Present the calibration standards in succession (3.14.); take an absorbency reading for 10 seconds; take two readings; the operating software establishes a calibration curve (absorbency according to concentration of arsenic in µg/l).

Then present the samples (4) ; the software establishes the sample’s arsenic concentration in µg/l; deduct the arsenic concentration in the wine in µg/l taking into account that the solution be diluted by 1 / 2 .

6. Quality control

Quality control is assured by placing a control sample of internal quality (*) in a regular manner in 5 samples, or after the set of calibration solutions, or in the middle of a series or at the end the measurement.

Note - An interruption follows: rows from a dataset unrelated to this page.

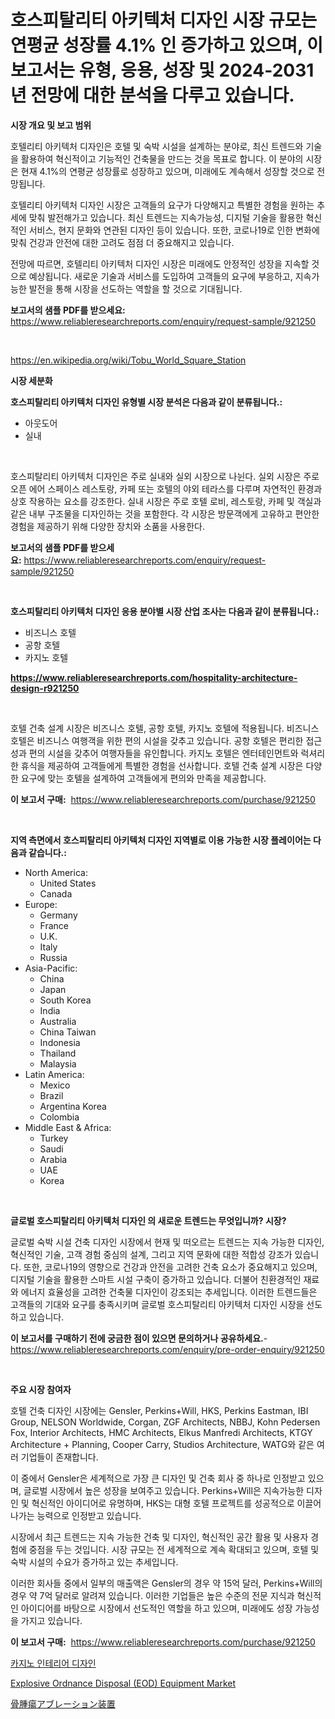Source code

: <p><h1>호스피탈리티 아키텍처 디자인 시장 규모는 연평균 성장률 4.1% 인 증가하고 있으며, 이 보고서는 유형, 응용, 성장 및 2024-2031 년 전망에 대한 분석을 다루고 있습니다.</h1></p><p><strong>시장 개요 및 보고 범위</strong></p>
<p><p>호텔리티 아키텍처 디자인은 호텔 및 숙박 시설을 설계하는 분야로, 최신 트렌드와 기술을 활용하여 혁신적이고 기능적인 건축물을 만드는 것을 목표로 합니다. 이 분야의 시장은 현재 4.1%의 연평균 성장률로 성장하고 있으며, 미래에도 계속해서 성장할 것으로 전망됩니다. </p><p>호텔리티 아키텍처 디자인 시장은 고객들의 요구가 다양해지고 특별한 경험을 원하는 추세에 맞춰 발전해가고 있습니다. 최신 트렌드는 지속가능성, 디지털 기술을 활용한 혁신적인 서비스, 현지 문화와 연관된 디자인 등이 있습니다. 또한, 코로나19로 인한 변화에 맞춰 건강과 안전에 대한 고려도 점점 더 중요해지고 있습니다.</p><p>전망에 따르면, 호텔리티 아키텍처 디자인 시장은 미래에도 안정적인 성장을 지속할 것으로 예상됩니다. 새로운 기술과 서비스를 도입하여 고객들의 요구에 부응하고, 지속가능한 발전을 통해 시장을 선도하는 역할을 할 것으로 기대됩니다.</p></p>
<p><strong>보고서의 샘플 PDF를 받으세요:</strong> <a href="https://www.reliableresearchreports.com/enquiry/request-sample/921250">https://www.reliableresearchreports.com/enquiry/request-sample/921250</a></p>
<p>&nbsp;</p>
<p><a href="https://en.wikipedia.org/wiki/Tobu_World_Square_Station">https://en.wikipedia.org/wiki/Tobu_World_Square_Station</a></p>
<p><strong>시장 세분화</strong></p>
<p><strong>호스피탈리티 아키텍처 디자인 유형별 시장 분석은 다음과 같이 분류됩니다.:</strong></p>
<p><ul><li>아웃도어</li><li>실내</li></ul></p>
<p>&nbsp;</p>
<p><p>호스피탈리티 아키텍처 디자인은 주로 실내와 실외 시장으로 나뉜다. 실외 시장은 주로 오픈 에어 스페이스 레스토랑, 카페 또는 호텔의 야외 테라스를 다루며 자연적인 환경과 상호 작용하는 요소를 강조한다. 실내 시장은 주로 호텔 로비, 레스토랑, 카페 및 객실과 같은 내부 구조물을 디자인하는 것을 포함한다. 각 시장은 방문객에게 고유하고 편안한 경험을 제공하기 위해 다양한 장치와 소품을 사용한다.</p></p>
<p><strong>보고서의 샘플 PDF를 받으세요:</strong>&nbsp;<a href="https://www.reliableresearchreports.com/enquiry/request-sample/921250">https://www.reliableresearchreports.com/enquiry/request-sample/921250</a></p>
<p>&nbsp;</p>
<p><strong> 호스피탈리티 아키텍처 디자인 응용 분야별 시장 산업 조사는 다음과 같이 분류됩니다.:</strong></p>
<p><ul><li>비즈니스 호텔</li><li>공항 호텔</li><li>카지노 호텔</li></ul></p>
<p><strong><a href="https://www.reliableresearchreports.com/hospitality-architecture-design-r921250">https://www.reliableresearchreports.com/hospitality-architecture-design-r921250</a></strong></p>
<p>&nbsp;</p>
<p><p>호텔 건축 설계 시장은 비즈니스 호텔, 공항 호텔, 카지노 호텔에 적용됩니다. 비즈니스 호텔은 비즈니스 여행객을 위한 편의 시설을 갖추고 있습니다. 공항 호텔은 편리한 접근성과 편의 시설을 갖추어 여행자들을 유인합니다. 카지노 호텔은 엔터테인먼트와 럭셔리한 휴식을 제공하여 고객들에게 특별한 경험을 선사합니다. 호텔 건축 설계 시장은 다양한 요구에 맞는 호텔을 설계하여 고객들에게 편의와 만족을 제공합니다.</p></p>
<p><strong>이 보고서 구매:</strong>&nbsp; <a href="https://www.reliableresearchreports.com/purchase/921250">https://www.reliableresearchreports.com/purchase/921250</a></p>
<p>&nbsp;</p>
<p><strong>지역 측면에서 호스피탈리티 아키텍처 디자인 지역별로 이용 가능한 시장 플레이어는 다음과 같습니다.:</strong></p>
<p><ul>
    <li>
        North America:
        <ul>
            <li>United States</li>
            <li>Canada</li>
        </ul>
    </li>
    <li>
        Europe:
        <ul>
            <li>Germany</li>
            <li>France</li>
            <li>U.K.</li>
            <li>Italy</li>
            <li>Russia</li>
        </ul>
    </li>
    <li>
        Asia-Pacific:
        <ul>
            <li>China</li>
            <li>Japan</li>
            <li>South Korea</li>
            <li>India</li>
            <li>Australia</li>
            <li>China Taiwan</li>
            <li>Indonesia</li>
            <li>Thailand</li>
            <li>Malaysia</li>
        </ul>
    </li>
    <li>
        Latin America:
        <ul>
            <li>Mexico</li>
            <li>Brazil</li>
            <li>Argentina Korea</li>
            <li>Colombia</li>
        </ul>
    </li>
    <li>
        Middle East & Africa:
        <ul>
            <li>Turkey</li>
            <li>Saudi</li>
            <li>Arabia</li>
            <li>UAE</li>
            <li>Korea</li>
        </ul>
    </li>
    </ul></p>
<p>&nbsp;</p>
<p><strong>글로벌 호스피탈리티 아키텍처 디자인 의 새로운 트렌드는 무엇입니까? 시장?</strong></p>
<p><p>글로벌 숙박 시설 건축 디자인 시장에서 현재 및 떠오르는 트렌드는 지속 가능한 디자인, 혁신적인 기술, 고객 경험 중심의 설계, 그리고 지역 문화에 대한 적합성 강조가 있습니다. 또한, 코로나19의 영향으로 건강과 안전을 고려한 건축 요소가 중요해지고 있으며, 디지털 기술을 활용한 스마트 시설 구축이 증가하고 있습니다. 더불어 친환경적인 재료와 에너지 효율성을 고려한 건축물 디자인이 강조되는 추세입니다. 이러한 트렌드들은 고객들의 기대와 요구를 충족시키며 글로벌 호스피탈리티 아키텍처 디자인 시장을 선도하고 있습니다.</p></p>
<p><strong>이 보고서를 구매하기 전에 궁금한 점이 있으면 문의하거나 공유하세요.</strong>- <a href="https://www.reliableresearchreports.com/enquiry/pre-order-enquiry/921250">https://www.reliableresearchreports.com/enquiry/pre-order-enquiry/921250</a></p>
<p>&nbsp;</p>
<p><strong>주요 시장 참여자</strong></p>
<p><p>호텔 건축 디자인 시장에는 Gensler, Perkins+Will, HKS, Perkins Eastman, IBI Group, NELSON Worldwide, Corgan, ZGF Architects, NBBJ, Kohn Pedersen Fox, Interior Architects, HMC Architects, Elkus Manfredi Architects, KTGY Architecture + Planning, Cooper Carry, Studios Architecture, WATG와 같은 여러 기업들이 존재합니다. </p><p>이 중에서 Gensler은 세계적으로 가장 큰 디자인 및 건축 회사 중 하나로 인정받고 있으며, 글로벌 시장에서 높은 성장을 보여주고 있습니다. Perkins+Will은 지속가능한 디자인 및 혁신적인 아이디어로 유명하며, HKS는 대형 호텔 프로젝트를 성공적으로 이끌어나가는 능력으로 인정받고 있습니다.</p><p>시장에서 최근 트렌드는 지속 가능한 건축 및 디자인, 혁신적인 공간 활용 및 사용자 경험에 중점을 두는 것입니다. 시장 규모는 전 세계적으로 계속 확대되고 있으며, 호텔 및 숙박 시설의 수요가 증가하고 있는 추세입니다.</p><p>이러한 회사들 중에서 일부의 매출액은 Gensler의 경우 약 15억 달러, Perkins+Will의 경우 약 7억 달러로 알려져 있습니다. 이러한 기업들은 높은 수준의 전문 지식과 혁신적인 아이디어를 바탕으로 시장에서 선도적인 역할을 하고 있으며, 미래에도 성장 가능성을 가지고 있습니다.</p></p>
<p><strong>이 보고서 구매:</strong>&nbsp;&nbsp;<a href="https://www.reliableresearchreports.com/purchase/921250">https://www.reliableresearchreports.com/purchase/921250</a></p>
<p><p><a href="https://github.com/LuckeyCorbin/Market-Research-Report-List-1/blob/main/8514043182074.md">카지노 인테리어 디자인</a></p><p><a href="https://github.com/mzurpwxu46/Market-Research-Report-List-1/blob/main/explosive-ordnance-disposal-eod-equipment-market.md">Explosive Ordnance Disposal (EOD) Equipment Market</a></p><p><a href="https://github.com/RandallRunte2023/Market-Research-Report-List-2/blob/main/1101265125557.md">骨腫瘍アブレーション装置</a></p></p>
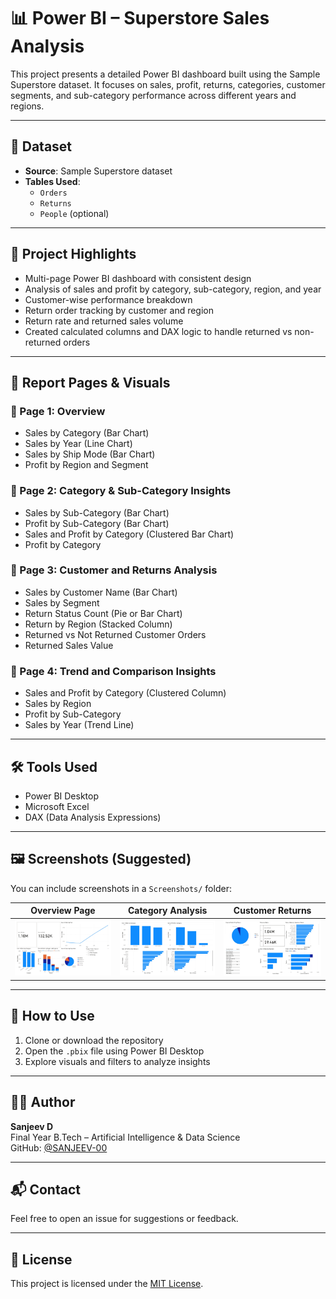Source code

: # 📊 Power BI – Superstore Sales Analysis

This project presents a detailed Power BI dashboard built using the Sample Superstore dataset. It focuses on sales, profit, returns, categories, customer segments, and sub-category performance across different years and regions.

---

## 📁 Dataset

- **Source**: Sample Superstore dataset
- **Tables Used**:
  - `Orders`
  - `Returns`
  - `People` (optional)

---

## 🚀 Project Highlights

- Multi-page Power BI dashboard with consistent design
- Analysis of sales and profit by category, sub-category, region, and year
- Customer-wise performance breakdown
- Return order tracking by customer and region
- Return rate and returned sales volume
- Created calculated columns and DAX logic to handle returned vs non-returned orders

---

## 📄 Report Pages & Visuals

### 🔹 Page 1: Overview
- Sales by Category (Bar Chart)
- Sales by Year (Line Chart)
- Sales by Ship Mode (Bar Chart)
- Profit by Region and Segment

### 🔹 Page 2: Category & Sub-Category Insights
- Sales by Sub-Category (Bar Chart)
- Profit by Sub-Category (Bar Chart)
- Sales and Profit by Category (Clustered Bar Chart)
- Profit by Category

### 🔹 Page 3: Customer and Returns Analysis
- Sales by Customer Name (Bar Chart)
- Sales by Segment
- Return Status Count (Pie or Bar Chart)
- Return by Region (Stacked Column)
- Returned vs Not Returned Customer Orders
- Returned Sales Value

### 🔹 Page 4: Trend and Comparison Insights
- Sales and Profit by Category (Clustered Column)
- Sales by Region
- Profit by Sub-Category
- Sales by Year (Trend Line)

---

## 🛠 Tools Used

- Power BI Desktop
- Microsoft Excel
- DAX (Data Analysis Expressions)

---

## 🖼 Screenshots (Suggested)

You can include screenshots in a `Screenshots/` folder:

| Overview Page | Category Analysis | Customer Returns |
|---------------|-------------------|------------------|
| ![overview](Overview.jpg) | ![category](Category_Analysis.jpg) | ![returns](Customer_Returns.jpg) |

---

## 📂 How to Use

1. Clone or download the repository
2. Open the `.pbix` file using Power BI Desktop
3. Explore visuals and filters to analyze insights

---

## 👨‍🎓 Author

**Sanjeev D**  
Final Year B.Tech – Artificial Intelligence & Data Science  
GitHub: [@SANJEEV-00](https://github.com/SANJEEV-00)

---

## 📬 Contact

Feel free to open an issue for suggestions or feedback.

---

## 📄 License

This project is licensed under the [MIT License](LICENSE).
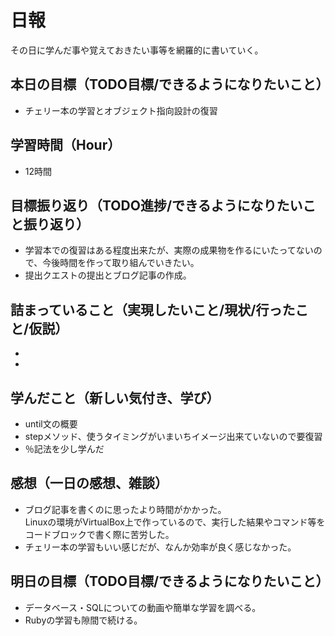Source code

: # 日報
その日に学んだ事や覚えておきたい事等を網羅的に書いていく。
## 本日の目標（TODO目標/できるようになりたいこと）
- チェリー本の学習とオブジェクト指向設計の復習
## 学習時間（Hour）
- 12時間
## 目標振り返り（TODO進捗/できるようになりたいこと振り返り）
- 学習本での復習はある程度出来たが、実際の成果物を作るにいたってないので、今後時間を作って取り組んでいきたい。
- 提出クエストの提出とブログ記事の作成。
## 詰まっていること（実現したいこと/現状/行ったこと/仮説）
- 
- 
## 学んだこと（新しい気付き、学び）
- until文の概要
- stepメソッド、使うタイミングがいまいちイメージ出来ていないので要復習
- ％記法を少し学んだ
## 感想（一日の感想、雑談）
- ブログ記事を書くのに思ったより時間がかかった。  
Linuxの環境がVirtualBox上で作っているので、実行した結果やコマンド等をコードブロックで書く際に苦労した。
- チェリー本の学習もいい感じだが、なんか効率が良く感じなかった。
## 明日の目標（TODO目標/できるようになりたいこと）
- データベース・SQLについての動画や簡単な学習を調べる。
- Rubyの学習も隙間で続ける。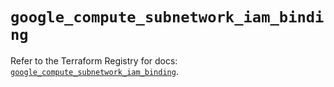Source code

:# `google_compute_subnetwork_iam_binding`

Refer to the Terraform Registry for docs: [`google_compute_subnetwork_iam_binding`](https://registry.terraform.io/providers/hashicorp/google/6.5.0/docs/resources/compute_subnetwork_iam_binding).
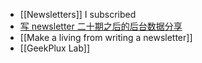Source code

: - [[Newsletters]] I subscribed
- [写 newsletter 二十期之后的后台数据分享](https://geekplux.zhubai.love/posts/2147972475794604032)
- [[Make a living from writing a newsletter]]
- [[GeekPlux Lab]]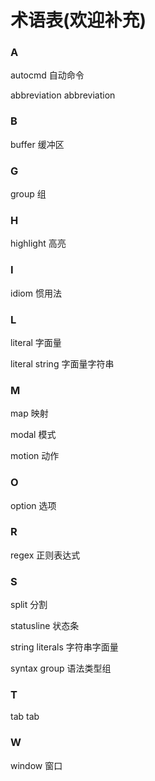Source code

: 术语表(欢迎补充)
=====

### A

autocmd     自动命令

abbreviation abbreviation
### B

buffer      缓冲区

### G

group       组

### H

highlight   高亮

### I

idiom       惯用法

### L

literal     字面量

literal string 字面量字符串

### M

map         映射

modal       模式

motion      动作

### O

option      选项

### R

regex       正则表达式

### S

split       分割

statusline  状态条

string literals 字符串字面量

syntax group 语法类型组

### T

tab         tab

### W

window      窗口
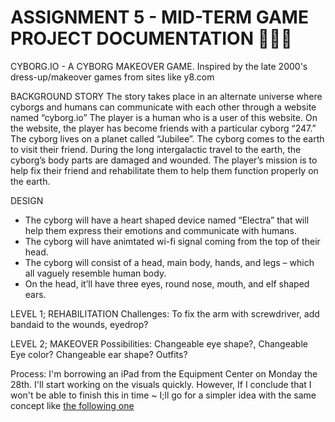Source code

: # **ASSIGNMENT 5 - MID-TERM GAME PROJECT DOCUMENTATION** 🎨🔮✨ #

CYBORG.IO - A CYBORG MAKEOVER GAME.
Inspired by the late 2000's dress-up/makeover games from sites like y8.com

BACKGROUND STORY
The story takes place in an alternate universe where cyborgs and humans can communicate with each other through a website named “cyborg.io” 
The player is a human who is a user of this website. On the website, the player has become friends with a particular cyborg “247.” The cyborg lives on a planet called “Jubilee”. 
The cyborg comes to the earth to visit their friend. During the long intergalactic travel to the earth, the cyborg’s body parts are damaged and wounded. The player’s mission is to help fix their friend and rehabilitate them to help them function properly on the earth.

DESIGN
- The cyborg will have a heart shaped device named “Electra” that will help them express their emotions and communicate with humans. 
- The cyborg will have animtated wi-fi signal coming from the top of their head.  
- The cyborg will consist of a head, main body, hands, and legs – which all vaguely resemble human body. 
- On the head, it’ll have three eyes, round nose, mouth, and elf shaped ears. 

LEVEL 1; REHABILITATION
Challenges: To fix the arm with screwdriver, add bandaid to the wounds, eyedrop?

LEVEL 2; MAKEOVER
Possibilities: Changeable eye shape?, Changeable Eye color? Changeable ear shape? Outfits?

Process: I'm borrowing an iPad from the Equipment Center on Monday the 28th. I'll start working on the visuals quickly. However, If I conclude that I won't be able to finish this in time ~ I;ll go for a simpler idea with the same concept like [the following one](https://sweaters.itch.io/birdcreator)

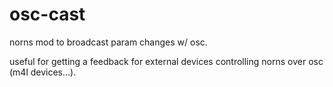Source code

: # osc-cast

norns mod to broadcast param changes w/ osc.

useful for getting a feedback for external devices controlling norns over osc (m4l devices...).
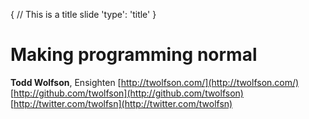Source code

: {
  // This is a title slide
  'type': 'title'
}

# Making programming normal

**Todd Wolfson**, Ensighten
[http://twolfson.com/](http://twolfson.com/)
[http://github.com/twolfson](http://github.com/twolfson)
[http://twitter.com/twolfsn](http://twitter.com/twolfsn)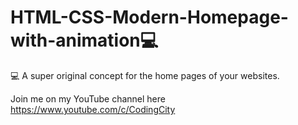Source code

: # HTML-CSS-Modern-Homepage-with-animation💻
💻 A super original concept for the home pages of your websites.  

Join me on my YouTube channel here https://www.youtube.com/c/CodingCity
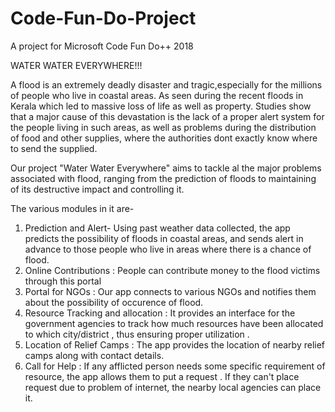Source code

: # Code-Fun-Do-Project
A project for Microsoft Code Fun Do++ 2018

WATER WATER EVERYWHERE!!!

A flood is an extremely deadly disaster and tragic,especially for the millions of people who live in coastal areas. As seen during the recent floods in Kerala which led to massive loss of life as well as property. Studies show that a major cause of this devastation is the  lack of a proper alert system for the people living in such areas, as well as problems during the distribution of food and other supplies, where the authorities dont exactly know where to send the supplied.

Our project "Water Water Everywhere" aims to tackle al the major problems associated with flood, ranging from the prediction of floods to maintaining of its destructive impact and controlling it. 

The various modules in it are-
1) Prediction and Alert- Using past weather data collected, the app predicts the possibility of floods in coastal areas, and sends alert in advance to those people who live in areas where there is a chance of flood.
2) Online Contributions : People can contribute money  to the flood victims through this portal
3) Portal for NGOs : Our app connects to various NGOs and notifies them about the possibility of occurence of flood.
4) Resource Tracking and allocation : It provides an interface for the government agencies to track how much resources have been allocated to which city/district , thus ensuring proper utilization .
5) Location of Relief Camps : The app provides the location of nearby relief camps along with contact details.
6) Call for Help : If any afflicted person needs some specific requirement of resource, the app allows them to put a request . If they can't place request due to problem of internet, the nearby local agencies can place it.
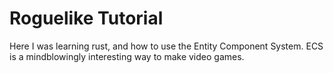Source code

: # Roguelike Tutorial

Here I was learning rust, and how to use the Entity Component System. ECS is a mindblowingly interesting way to make video games.
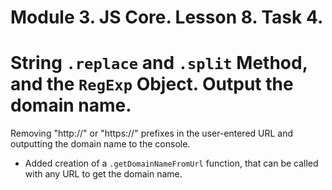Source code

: # Module 3. JS Core. Lesson 8. Task 4.

# String `.replace` and `.split` Method, and the `RegExp` Object. Output the domain name.

Removing "http://" or "https://" prefixes in the user-entered URL and outputting the domain name to the console.

- Added creation of a `.getDomainNameFromUrl` function, that can be called with any URL to get the domain name.
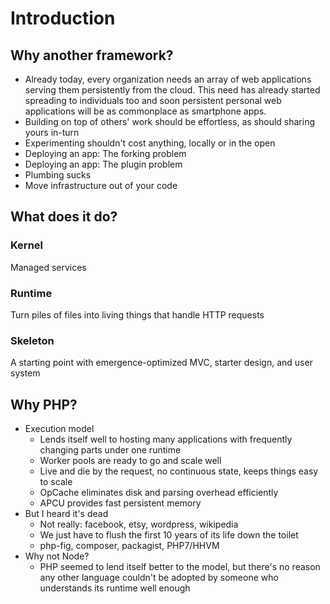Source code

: # Introduction
## Why another framework?
- Already today, every organization needs an array of web applications serving them persistently from the cloud. This need has already started spreading to individuals too and soon persistent personal web applications will be as commonplace as smartphone apps.
- Building on top of others' work should be effortless, as should sharing yours in-turn
- Experimenting shouldn't cost anything, locally or in the open
- Deploying an app: The forking problem
- Deploying an app: The plugin problem
- Plumbing sucks
- Move infrastructure out of your code

## What does it do?
### Kernel
Managed services
### Runtime
Turn piles of files into living things that handle HTTP requests
### Skeleton
A starting point with emergence-optimized MVC, starter design, and user system

## Why PHP?
- Execution model
  - Lends itself well to hosting many applications with frequently changing parts under one runtime
  - Worker pools are ready to go and scale well
  - Live and die by the request, no continuous state, keeps things easy to scale
  - OpCache eliminates disk and parsing overhead efficiently
  - APCU provides fast persistent memory
- But I heard it's dead
  - Not really: facebook, etsy, wordpress, wikipedia
  - We just have to flush the first 10 years of its life down the toilet
  - php-fig, composer, packagist, PHP7/HHVM
- Why not Node?
  - PHP seemed to lend itself better to the model, but there's no reason any other language couldn't be adopted by someone who understands its runtime well enough
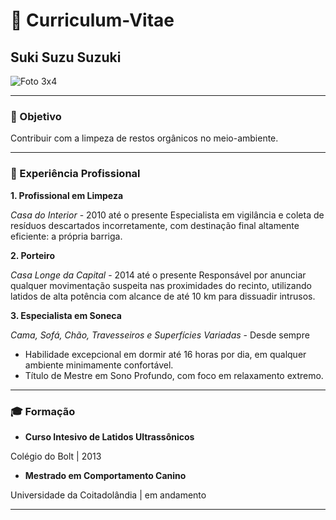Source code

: # :feet: Curriculum-Vitae

## Suki Suzu Suzuki
![Foto 3x4](https://github.com/user-attachments/assets/16ec4039-1082-4a98-9838-59a2f23cffea)



---
### :fork_and_knife: Objetivo
Contribuir com a limpeza de restos orgânicos no meio-ambiente.

---
### :briefcase: Experiência Profissional
**1. Profissional em Limpeza**

*Casa do Interior* - 2010 até o presente
Especialista em vigilância e coleta de resíduos descartados incorretamente, com destinação final altamente eficiente: a própria barriga.

**2. Porteiro**

*Casa Longe da Capital* - 2014 até o presente
Responsável por anunciar qualquer movimentação suspeita nas proximidades do recinto, utilizando latidos de alta potência com alcance de até 10 km para dissuadir intrusos.

**3. Especialista em Soneca**

*Cama, Sofá, Chão, Travesseiros e Superfícies Variadas* - Desde sempre
- Habilidade excepcional em dormir até 16 horas por dia, em qualquer ambiente minimamente confortável.
- Título de Mestre em Sono Profundo, com foco em relaxamento extremo.

---
### :mortar_board: Formação
- **Curso Intesivo de Latidos Ultrassônicos**

 Colégio do Bolt | 2013
- **Mestrado em Comportamento Canino**

 Universidade da Coitadolândia | em andamento

---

Two deviation types are accepted compared to known value.

(*) Samples from the Bureau Communautaire de Référence (Community Bureau of reference): red wine, dry white wine and sweet white wine.

7. Bibliography

• Varian Techtron, 1972. Analytical methods for flame spectroscopy.
• Hobbins B., 1982. Arsenic Determination by Hydride Generation. Varian Instruments at Work.
• Le Houillier R., 1986. Use of Drierite Trap to Extend the Lifetime of Vapor Generation Absorption Cell. Varian Instruments at Work.
• Varian, 1994. Vapor Generation Accessory VGA-77.